** Given problem **
Revise the items from the start through the line with "4: (270, 547)" by replacing "point_idx" with "point_index" and leaving everything else unchanged. Leave the picture markers out of the answer.

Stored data
---+---
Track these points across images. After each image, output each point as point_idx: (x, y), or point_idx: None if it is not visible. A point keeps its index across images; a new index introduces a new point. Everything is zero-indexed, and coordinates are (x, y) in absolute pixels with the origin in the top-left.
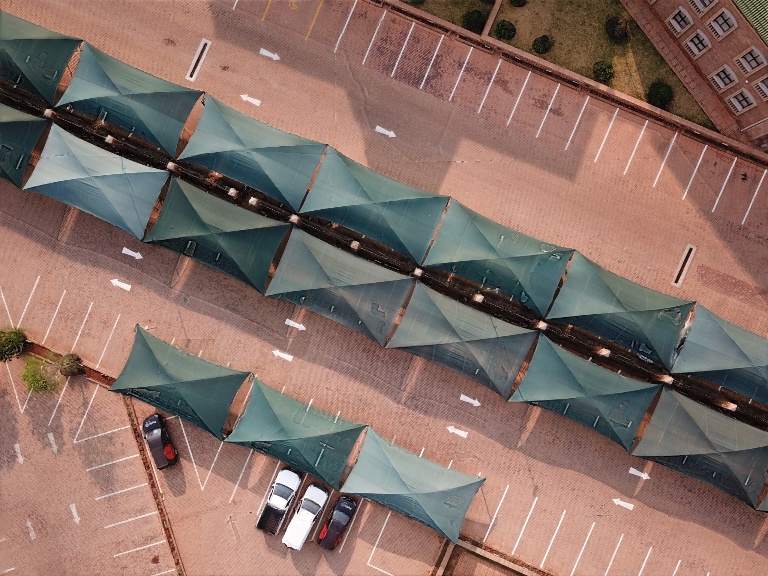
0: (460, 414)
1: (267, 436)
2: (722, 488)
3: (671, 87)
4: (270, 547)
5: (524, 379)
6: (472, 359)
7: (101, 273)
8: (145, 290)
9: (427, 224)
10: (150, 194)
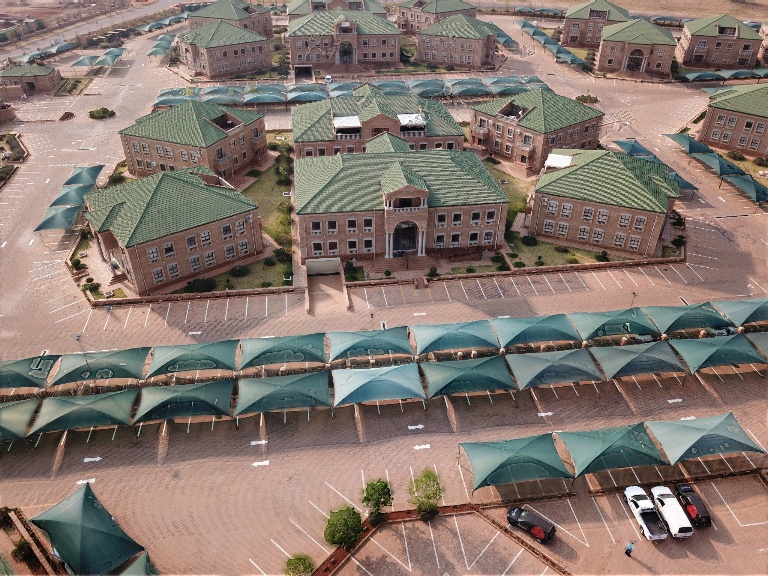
0: (678, 410)
1: (599, 450)
2: None
3: None
4: (673, 559)
5: (686, 361)
6: (654, 359)
7: (404, 447)
8: (440, 442)
9: (567, 325)
10: (414, 375)
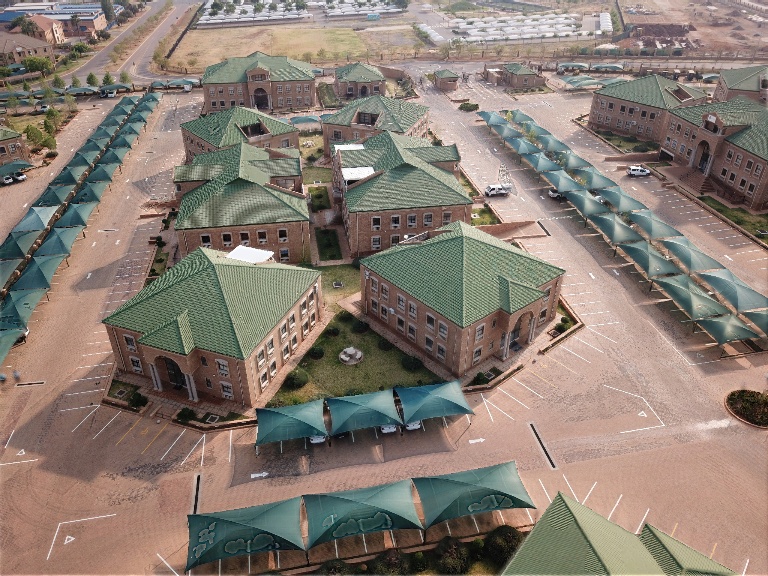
0: None
1: None
2: None
3: None
4: None
5: None
6: None
7: None
8: None
9: (32, 285)
10: (34, 228)
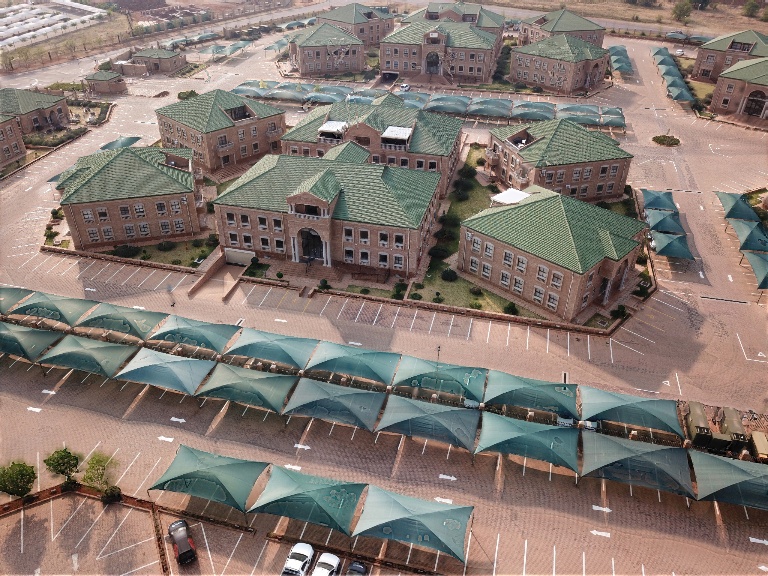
---+---
** Solution **
Track these points across images. After each image, output each point as point_index: (x, y), or point_index: None if it is not visible. A point keeps its index across images; a new index introduces a new point. Everything is zero-indexed, and coordinates are (x, y) in absolute pixels with the origin in the top-left.
0: (460, 414)
1: (267, 436)
2: (722, 488)
3: (671, 87)
4: (270, 547)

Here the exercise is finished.